(Required action)
Give the listing again word for word. Skip the pictures.

■ ■ ■ ■ ■ ■ ■

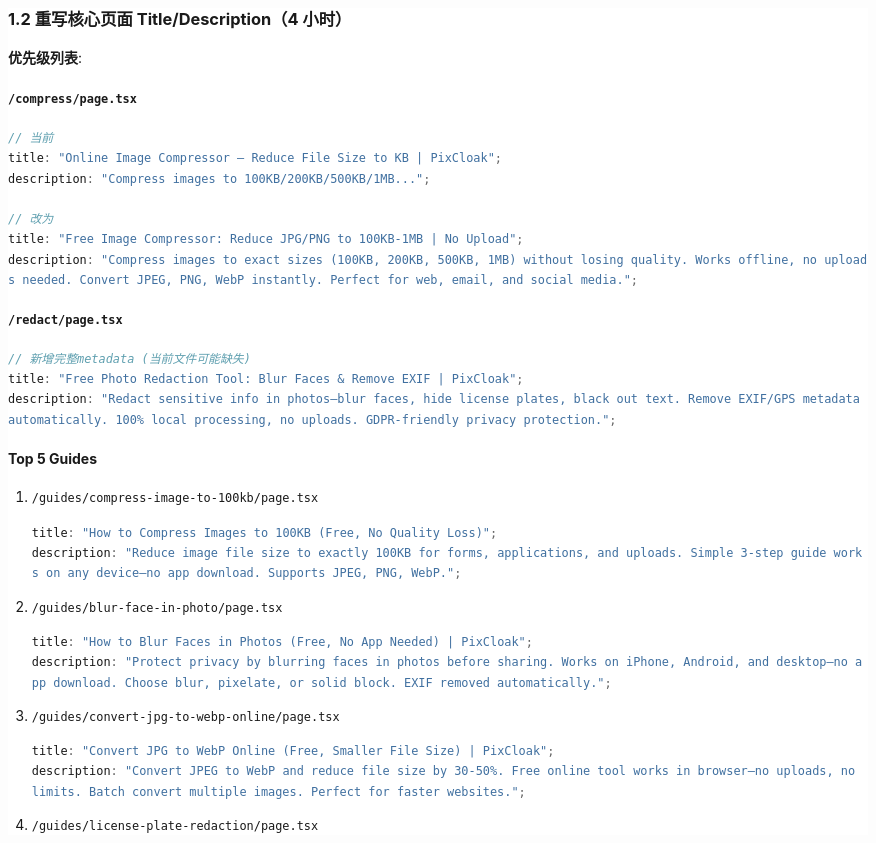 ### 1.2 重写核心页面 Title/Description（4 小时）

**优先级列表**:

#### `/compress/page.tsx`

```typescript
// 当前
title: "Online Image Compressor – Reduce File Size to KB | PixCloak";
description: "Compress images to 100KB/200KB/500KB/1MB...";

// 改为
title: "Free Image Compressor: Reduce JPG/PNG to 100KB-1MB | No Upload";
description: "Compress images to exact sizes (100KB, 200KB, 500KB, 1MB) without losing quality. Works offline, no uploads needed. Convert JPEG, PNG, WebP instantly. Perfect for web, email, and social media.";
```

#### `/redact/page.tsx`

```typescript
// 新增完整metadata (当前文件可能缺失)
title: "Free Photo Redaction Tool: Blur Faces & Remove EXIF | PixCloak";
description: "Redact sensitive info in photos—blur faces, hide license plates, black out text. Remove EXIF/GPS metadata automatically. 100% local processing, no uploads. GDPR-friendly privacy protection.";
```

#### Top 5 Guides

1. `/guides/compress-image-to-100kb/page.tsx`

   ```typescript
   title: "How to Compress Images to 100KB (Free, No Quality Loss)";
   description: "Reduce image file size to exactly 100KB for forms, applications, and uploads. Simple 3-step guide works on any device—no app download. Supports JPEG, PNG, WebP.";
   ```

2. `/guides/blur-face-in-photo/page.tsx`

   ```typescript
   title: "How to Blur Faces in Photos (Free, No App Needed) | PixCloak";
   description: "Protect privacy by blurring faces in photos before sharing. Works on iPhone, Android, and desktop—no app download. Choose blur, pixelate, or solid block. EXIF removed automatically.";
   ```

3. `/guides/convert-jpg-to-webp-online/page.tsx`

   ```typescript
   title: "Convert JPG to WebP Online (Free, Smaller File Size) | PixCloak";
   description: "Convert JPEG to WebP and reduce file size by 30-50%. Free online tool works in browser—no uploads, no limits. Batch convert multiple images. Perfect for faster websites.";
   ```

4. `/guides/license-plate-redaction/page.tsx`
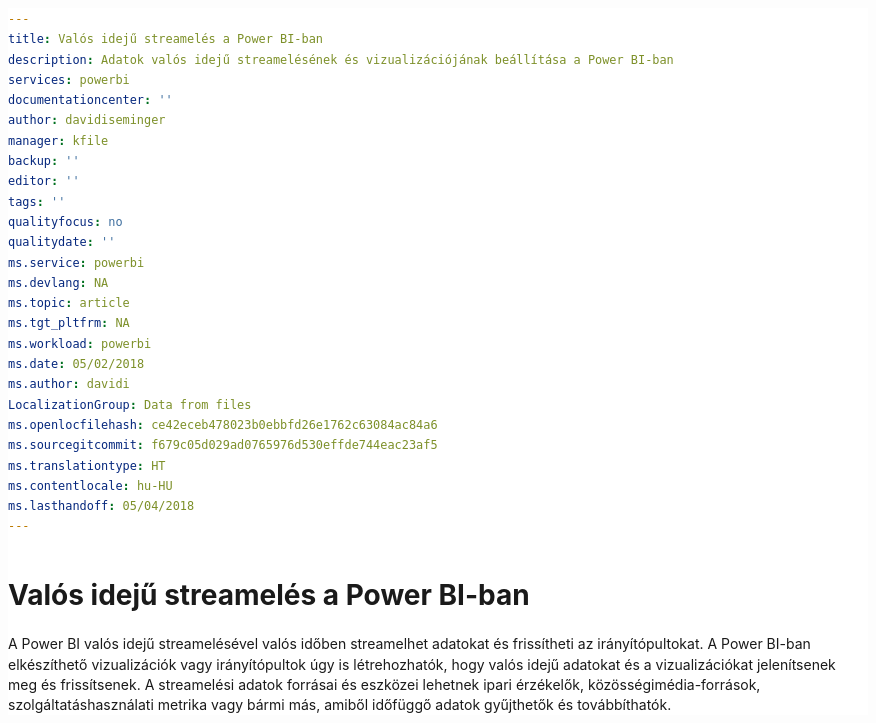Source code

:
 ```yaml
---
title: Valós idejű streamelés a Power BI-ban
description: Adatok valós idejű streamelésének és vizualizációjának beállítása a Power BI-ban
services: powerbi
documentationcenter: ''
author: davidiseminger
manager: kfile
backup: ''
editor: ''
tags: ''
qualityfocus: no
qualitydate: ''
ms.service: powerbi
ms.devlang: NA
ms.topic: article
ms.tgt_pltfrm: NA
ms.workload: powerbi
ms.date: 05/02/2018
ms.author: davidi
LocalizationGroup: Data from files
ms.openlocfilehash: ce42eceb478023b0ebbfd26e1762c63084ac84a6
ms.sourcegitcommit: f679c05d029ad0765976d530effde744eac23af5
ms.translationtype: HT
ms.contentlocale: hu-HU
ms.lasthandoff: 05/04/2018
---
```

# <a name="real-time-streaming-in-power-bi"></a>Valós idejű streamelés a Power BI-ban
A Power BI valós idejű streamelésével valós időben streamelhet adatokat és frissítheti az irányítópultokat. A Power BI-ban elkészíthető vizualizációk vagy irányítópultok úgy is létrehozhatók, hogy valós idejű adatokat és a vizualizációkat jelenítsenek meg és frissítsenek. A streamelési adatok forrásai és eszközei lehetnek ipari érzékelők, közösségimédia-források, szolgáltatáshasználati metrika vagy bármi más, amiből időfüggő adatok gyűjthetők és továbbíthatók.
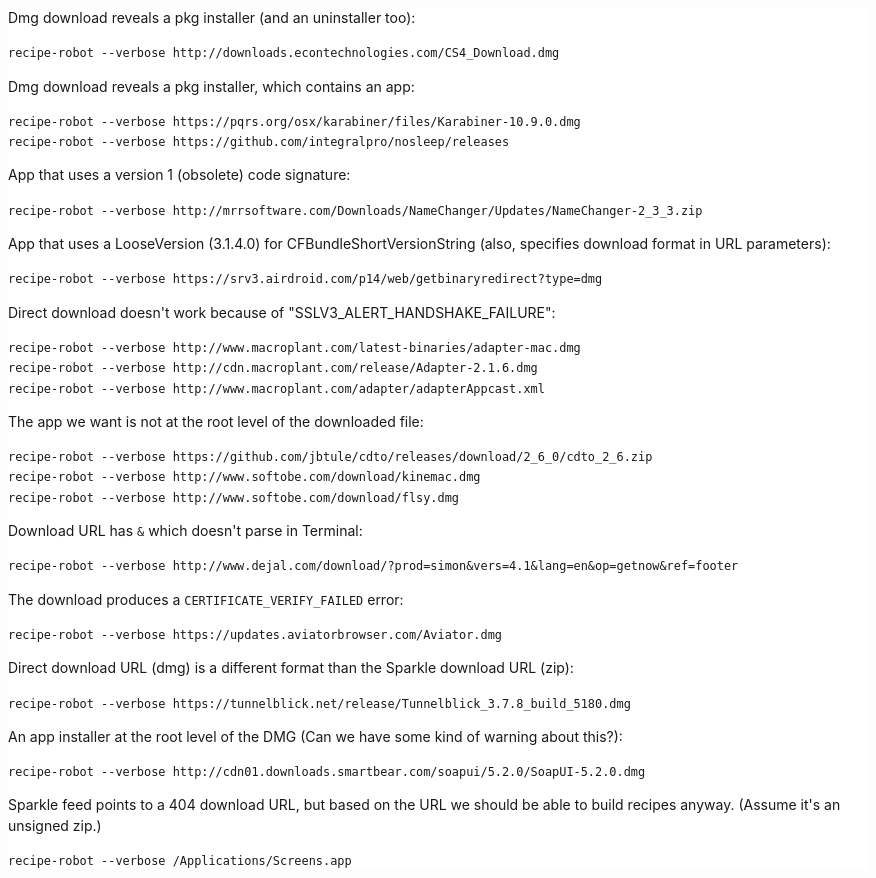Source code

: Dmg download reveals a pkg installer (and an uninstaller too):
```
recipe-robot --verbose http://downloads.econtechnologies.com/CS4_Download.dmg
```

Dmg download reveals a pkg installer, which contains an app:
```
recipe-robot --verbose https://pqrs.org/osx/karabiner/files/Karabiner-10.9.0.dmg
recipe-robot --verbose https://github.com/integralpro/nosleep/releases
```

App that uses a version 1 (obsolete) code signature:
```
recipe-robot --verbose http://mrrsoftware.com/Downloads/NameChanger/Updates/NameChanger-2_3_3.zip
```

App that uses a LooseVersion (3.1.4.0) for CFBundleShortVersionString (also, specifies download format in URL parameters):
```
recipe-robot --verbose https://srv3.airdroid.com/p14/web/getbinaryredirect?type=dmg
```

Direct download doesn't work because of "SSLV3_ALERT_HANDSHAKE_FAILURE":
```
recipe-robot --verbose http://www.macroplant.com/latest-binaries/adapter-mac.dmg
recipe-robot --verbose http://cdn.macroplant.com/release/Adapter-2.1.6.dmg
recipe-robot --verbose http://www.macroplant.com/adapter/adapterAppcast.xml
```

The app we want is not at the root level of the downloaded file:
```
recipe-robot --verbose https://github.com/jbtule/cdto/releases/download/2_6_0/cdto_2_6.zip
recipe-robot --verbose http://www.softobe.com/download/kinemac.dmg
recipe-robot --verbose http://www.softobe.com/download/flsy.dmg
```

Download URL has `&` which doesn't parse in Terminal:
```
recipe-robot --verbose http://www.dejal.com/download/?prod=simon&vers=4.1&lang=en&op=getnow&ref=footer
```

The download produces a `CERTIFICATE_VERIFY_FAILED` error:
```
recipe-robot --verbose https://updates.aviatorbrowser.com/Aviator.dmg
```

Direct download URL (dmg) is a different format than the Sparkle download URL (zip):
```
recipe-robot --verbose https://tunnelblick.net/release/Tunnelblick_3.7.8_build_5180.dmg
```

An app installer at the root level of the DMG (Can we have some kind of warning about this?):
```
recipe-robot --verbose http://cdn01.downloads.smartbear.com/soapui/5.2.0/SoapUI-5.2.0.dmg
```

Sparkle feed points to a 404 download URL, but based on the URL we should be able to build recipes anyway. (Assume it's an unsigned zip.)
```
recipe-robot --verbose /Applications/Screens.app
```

■ ■ ■ ■ ■ ■ ■

(Answer section)
 ### 1.2 重写核心页面 Title/Description（4 小时）

**优先级列表**:

#### `/compress/page.tsx`

```typescript
// 当前
title: "Online Image Compressor – Reduce File Size to KB | PixCloak";
description: "Compress images to 100KB/200KB/500KB/1MB...";

// 改为
title: "Free Image Compressor: Reduce JPG/PNG to 100KB-1MB | No Upload";
description: "Compress images to exact sizes (100KB, 200KB, 500KB, 1MB) without losing quality. Works offline, no uploads needed. Convert JPEG, PNG, WebP instantly. Perfect for web, email, and social media.";
```

#### `/redact/page.tsx`

```typescript
// 新增完整metadata (当前文件可能缺失)
title: "Free Photo Redaction Tool: Blur Faces & Remove EXIF | PixCloak";
description: "Redact sensitive info in photos—blur faces, hide license plates, black out text. Remove EXIF/GPS metadata automatically. 100% local processing, no uploads. GDPR-friendly privacy protection.";
```

#### Top 5 Guides

1. `/guides/compress-image-to-100kb/page.tsx`

   ```typescript
   title: "How to Compress Images to 100KB (Free, No Quality Loss)";
   description: "Reduce image file size to exactly 100KB for forms, applications, and uploads. Simple 3-step guide works on any device—no app download. Supports JPEG, PNG, WebP.";
   ```

2. `/guides/blur-face-in-photo/page.tsx`

   ```typescript
   title: "How to Blur Faces in Photos (Free, No App Needed) | PixCloak";
   description: "Protect privacy by blurring faces in photos before sharing. Works on iPhone, Android, and desktop—no app download. Choose blur, pixelate, or solid block. EXIF removed automatically.";
   ```

3. `/guides/convert-jpg-to-webp-online/page.tsx`

   ```typescript
   title: "Convert JPG to WebP Online (Free, Smaller File Size) | PixCloak";
   description: "Convert JPEG to WebP and reduce file size by 30-50%. Free online tool works in browser—no uploads, no limits. Batch convert multiple images. Perfect for faster websites.";
   ```

4. `/guides/license-plate-redaction/page.tsx`
Source code

:
 ```yaml
---
title: Valós idejű streamelés a Power BI-ban
description: Adatok valós idejű streamelésének és vizualizációjának beállítása a Power BI-ban
services: powerbi
documentationcenter: ''
author: davidiseminger
manager: kfile
backup: ''
editor: ''
tags: ''
qualityfocus: no
qualitydate: ''
ms.service: powerbi
ms.devlang: NA
ms.topic: article
ms.tgt_pltfrm: NA
ms.workload: powerbi
ms.date: 05/02/2018
ms.author: davidi
LocalizationGroup: Data from files
ms.openlocfilehash: ce42eceb478023b0ebbfd26e1762c63084ac84a6
ms.sourcegitcommit: f679c05d029ad0765976d530effde744eac23af5
ms.translationtype: HT
ms.contentlocale: hu-HU
ms.lasthandoff: 05/04/2018
---
```

# <a name="real-time-streaming-in-power-bi"></a>Valós idejű streamelés a Power BI-ban
A Power BI valós idejű streamelésével valós időben streamelhet adatokat és frissítheti az irányítópultokat. A Power BI-ban elkészíthető vizualizációk vagy irányítópultok úgy is létrehozhatók, hogy valós idejű adatokat és a vizualizációkat jelenítsenek meg és frissítsenek. A streamelési adatok forrásai és eszközei lehetnek ipari érzékelők, közösségimédia-források, szolgáltatáshasználati metrika vagy bármi más, amiből időfüggő adatok gyűjthetők és továbbíthatók.
Source code

: Dmg download reveals a pkg installer (and an uninstaller too):
```
recipe-robot --verbose http://downloads.econtechnologies.com/CS4_Download.dmg
```

Dmg download reveals a pkg installer, which contains an app:
```
recipe-robot --verbose https://pqrs.org/osx/karabiner/files/Karabiner-10.9.0.dmg
recipe-robot --verbose https://github.com/integralpro/nosleep/releases
```

App that uses a version 1 (obsolete) code signature:
```
recipe-robot --verbose http://mrrsoftware.com/Downloads/NameChanger/Updates/NameChanger-2_3_3.zip
```

App that uses a LooseVersion (3.1.4.0) for CFBundleShortVersionString (also, specifies download format in URL parameters):
```
recipe-robot --verbose https://srv3.airdroid.com/p14/web/getbinaryredirect?type=dmg
```

Direct download doesn't work because of "SSLV3_ALERT_HANDSHAKE_FAILURE":
```
recipe-robot --verbose http://www.macroplant.com/latest-binaries/adapter-mac.dmg
recipe-robot --verbose http://cdn.macroplant.com/release/Adapter-2.1.6.dmg
recipe-robot --verbose http://www.macroplant.com/adapter/adapterAppcast.xml
```

The app we want is not at the root level of the downloaded file:
```
recipe-robot --verbose https://github.com/jbtule/cdto/releases/download/2_6_0/cdto_2_6.zip
recipe-robot --verbose http://www.softobe.com/download/kinemac.dmg
recipe-robot --verbose http://www.softobe.com/download/flsy.dmg
```

Download URL has `&` which doesn't parse in Terminal:
```
recipe-robot --verbose http://www.dejal.com/download/?prod=simon&vers=4.1&lang=en&op=getnow&ref=footer
```

The download produces a `CERTIFICATE_VERIFY_FAILED` error:
```
recipe-robot --verbose https://updates.aviatorbrowser.com/Aviator.dmg
```

Direct download URL (dmg) is a different format than the Sparkle download URL (zip):
```
recipe-robot --verbose https://tunnelblick.net/release/Tunnelblick_3.7.8_build_5180.dmg
```

An app installer at the root level of the DMG (Can we have some kind of warning about this?):
```
recipe-robot --verbose http://cdn01.downloads.smartbear.com/soapui/5.2.0/SoapUI-5.2.0.dmg
```

Sparkle feed points to a 404 download URL, but based on the URL we should be able to build recipes anyway. (Assume it's an unsigned zip.)
```
recipe-robot --verbose /Applications/Screens.app
```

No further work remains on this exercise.